I don't know. I've been married for almost 14 years and very happy with my dh. We knew each other just about 8 months before our wedding day.
My parents kept their opinions mainly to themselves. I didn't ask what they thought of dh. They never said to me that they didn't like him before we married or at any point since. I know they did tend not to say when they disliked someone or something though so who knows how they felt about dh at first.
My dh apparently was told by his family that he didn't have to marry me. I don't know that they disliked me personally or just thought he should not be getting married to anyone at that time of his life. I wasn't part of the conversation.
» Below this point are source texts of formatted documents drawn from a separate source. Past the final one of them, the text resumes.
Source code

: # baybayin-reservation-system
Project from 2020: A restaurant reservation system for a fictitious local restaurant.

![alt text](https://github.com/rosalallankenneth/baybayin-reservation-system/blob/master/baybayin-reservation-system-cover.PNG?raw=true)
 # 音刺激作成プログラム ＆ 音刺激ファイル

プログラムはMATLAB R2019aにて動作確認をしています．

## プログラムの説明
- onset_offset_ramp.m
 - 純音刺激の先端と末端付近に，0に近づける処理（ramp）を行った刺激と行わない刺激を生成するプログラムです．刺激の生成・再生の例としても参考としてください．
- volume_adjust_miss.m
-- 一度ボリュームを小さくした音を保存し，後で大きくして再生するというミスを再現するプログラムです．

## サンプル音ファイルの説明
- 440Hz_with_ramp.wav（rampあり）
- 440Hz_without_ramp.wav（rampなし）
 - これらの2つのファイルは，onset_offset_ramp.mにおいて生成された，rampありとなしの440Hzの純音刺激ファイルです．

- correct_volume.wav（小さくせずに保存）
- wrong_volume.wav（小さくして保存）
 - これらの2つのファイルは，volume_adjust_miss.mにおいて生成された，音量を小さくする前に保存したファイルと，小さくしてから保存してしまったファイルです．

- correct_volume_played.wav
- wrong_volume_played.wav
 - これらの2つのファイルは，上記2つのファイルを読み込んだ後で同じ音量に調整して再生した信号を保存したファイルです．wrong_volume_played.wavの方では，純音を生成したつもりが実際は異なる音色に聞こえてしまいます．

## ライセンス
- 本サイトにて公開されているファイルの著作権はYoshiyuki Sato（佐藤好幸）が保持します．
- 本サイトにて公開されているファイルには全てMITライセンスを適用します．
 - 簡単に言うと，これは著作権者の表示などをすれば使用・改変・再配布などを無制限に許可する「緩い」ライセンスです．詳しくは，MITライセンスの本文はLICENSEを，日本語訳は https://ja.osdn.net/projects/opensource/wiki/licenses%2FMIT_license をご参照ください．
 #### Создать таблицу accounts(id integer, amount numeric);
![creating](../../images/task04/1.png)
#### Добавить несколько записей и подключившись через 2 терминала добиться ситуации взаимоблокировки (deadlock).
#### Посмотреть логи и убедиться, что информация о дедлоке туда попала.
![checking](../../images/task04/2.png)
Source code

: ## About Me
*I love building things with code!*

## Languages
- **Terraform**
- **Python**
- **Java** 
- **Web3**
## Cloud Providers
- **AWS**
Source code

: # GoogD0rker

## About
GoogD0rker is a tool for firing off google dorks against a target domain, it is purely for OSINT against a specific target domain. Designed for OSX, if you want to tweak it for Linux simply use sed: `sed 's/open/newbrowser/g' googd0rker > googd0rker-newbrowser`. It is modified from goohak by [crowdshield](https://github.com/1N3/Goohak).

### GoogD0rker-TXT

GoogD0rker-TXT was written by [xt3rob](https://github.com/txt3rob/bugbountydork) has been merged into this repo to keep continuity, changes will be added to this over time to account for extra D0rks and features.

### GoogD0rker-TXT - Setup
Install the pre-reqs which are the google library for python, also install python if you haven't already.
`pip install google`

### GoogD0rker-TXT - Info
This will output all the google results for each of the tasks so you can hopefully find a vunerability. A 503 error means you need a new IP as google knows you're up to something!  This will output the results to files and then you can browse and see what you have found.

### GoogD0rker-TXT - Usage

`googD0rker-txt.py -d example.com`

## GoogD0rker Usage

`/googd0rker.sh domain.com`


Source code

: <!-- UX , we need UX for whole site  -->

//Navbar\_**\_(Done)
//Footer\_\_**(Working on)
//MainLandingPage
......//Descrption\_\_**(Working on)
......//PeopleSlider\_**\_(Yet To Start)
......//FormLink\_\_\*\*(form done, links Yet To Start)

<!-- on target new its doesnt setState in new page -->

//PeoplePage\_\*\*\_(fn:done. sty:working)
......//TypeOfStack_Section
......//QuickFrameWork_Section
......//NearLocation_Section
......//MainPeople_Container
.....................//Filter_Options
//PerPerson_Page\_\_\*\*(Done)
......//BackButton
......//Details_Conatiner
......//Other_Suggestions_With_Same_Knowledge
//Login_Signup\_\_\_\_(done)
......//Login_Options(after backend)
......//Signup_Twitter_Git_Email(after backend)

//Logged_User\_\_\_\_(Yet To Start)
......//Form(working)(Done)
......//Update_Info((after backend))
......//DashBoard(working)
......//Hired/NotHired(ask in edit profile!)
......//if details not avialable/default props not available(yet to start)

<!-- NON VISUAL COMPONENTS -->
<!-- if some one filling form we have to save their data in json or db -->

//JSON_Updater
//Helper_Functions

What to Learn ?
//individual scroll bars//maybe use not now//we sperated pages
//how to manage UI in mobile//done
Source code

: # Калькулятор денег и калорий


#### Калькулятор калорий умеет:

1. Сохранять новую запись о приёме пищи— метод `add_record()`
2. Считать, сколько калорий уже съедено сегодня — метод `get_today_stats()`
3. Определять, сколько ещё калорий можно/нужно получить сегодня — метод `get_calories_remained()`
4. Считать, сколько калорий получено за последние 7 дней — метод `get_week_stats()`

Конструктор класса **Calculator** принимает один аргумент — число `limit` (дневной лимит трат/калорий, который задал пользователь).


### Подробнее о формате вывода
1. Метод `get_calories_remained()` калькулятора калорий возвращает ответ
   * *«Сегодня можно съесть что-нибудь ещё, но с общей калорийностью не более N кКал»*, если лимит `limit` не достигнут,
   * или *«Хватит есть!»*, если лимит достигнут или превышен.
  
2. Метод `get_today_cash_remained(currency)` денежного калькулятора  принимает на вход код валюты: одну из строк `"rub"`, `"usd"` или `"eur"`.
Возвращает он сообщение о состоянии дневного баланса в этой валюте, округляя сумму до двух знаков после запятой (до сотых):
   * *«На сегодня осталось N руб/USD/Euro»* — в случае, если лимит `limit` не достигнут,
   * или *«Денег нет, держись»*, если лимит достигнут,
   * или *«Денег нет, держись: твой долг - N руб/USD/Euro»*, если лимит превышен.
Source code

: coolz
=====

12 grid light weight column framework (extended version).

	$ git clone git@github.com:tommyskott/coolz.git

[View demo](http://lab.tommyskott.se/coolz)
I think if parents really don't like their son or daughter's spouse and they show it then it could increase/cause a strain in the marriage. They might be a source of conflict if the person feels they have to constantly choose between their parent or spouse. Or the parent might be more likely to actively encourage the person to break things off if there are any problems in the marriage.
My mom didn't like him when we first went out. I was 16 at the time and he was a bit older, and I'm sure the motorcycle didn't help his cause. Years later after we were married, mom admitted that she misjudged him. Usually she was such a good judge of character but she got him wrong and also my sister's (now ex-) husband, who mom initially liked. Guess it can be tough to be objective when it comes to your kid's happiness.
"This life is what you make it. No matter what, you're going to mess up sometimes, it's a universal truth....Keep trying, hold on, and always, always, always believe in yourself, because if you don't, then who will, sweetie?" - Marilyn Monroe ______________ jan
They didn't not like him but they were concerned he was going to interfere with my college education and didn't want me to get married early. When we announced our engagement my parents offered me a car to break it off. They absolutely love him now 25 years later and all has worked out well but I'm their only child and daddy's little girl so any guy is not OK.
Lay aside life-harming heaviness and entertain a cheerful disposition.
Well, I doubt it was doomed "because the parents didn't like" her/you. However, with their extra time on earth/life experience and with the way that parents have of annoyingly tending to know-you-better-than-you-know-yourself... they may have been more perceptive to the potential problems you would be likely to encounter, than you were at 23 and in love.
There's a difference I think, between "liking" your fiance and "recognizing a good match" (or lack thereof).
Goal 1 - break 200 (46 pounds lost)**DONE** Goal 2 - leave obesity behind (BMI 29.9, at 185#) **DONE** Goal 3 - BMI = Normal (154# or less)
My mom told me NOT to marry my now ex-wife because my mom said she was self-ish and controlling. My ex-wife's parent's didn't care much for me because I had no education after high school and I was 23 years old going no where fast. Maybe the marriage was doomed because our parents didn't like their children's choice of significant other.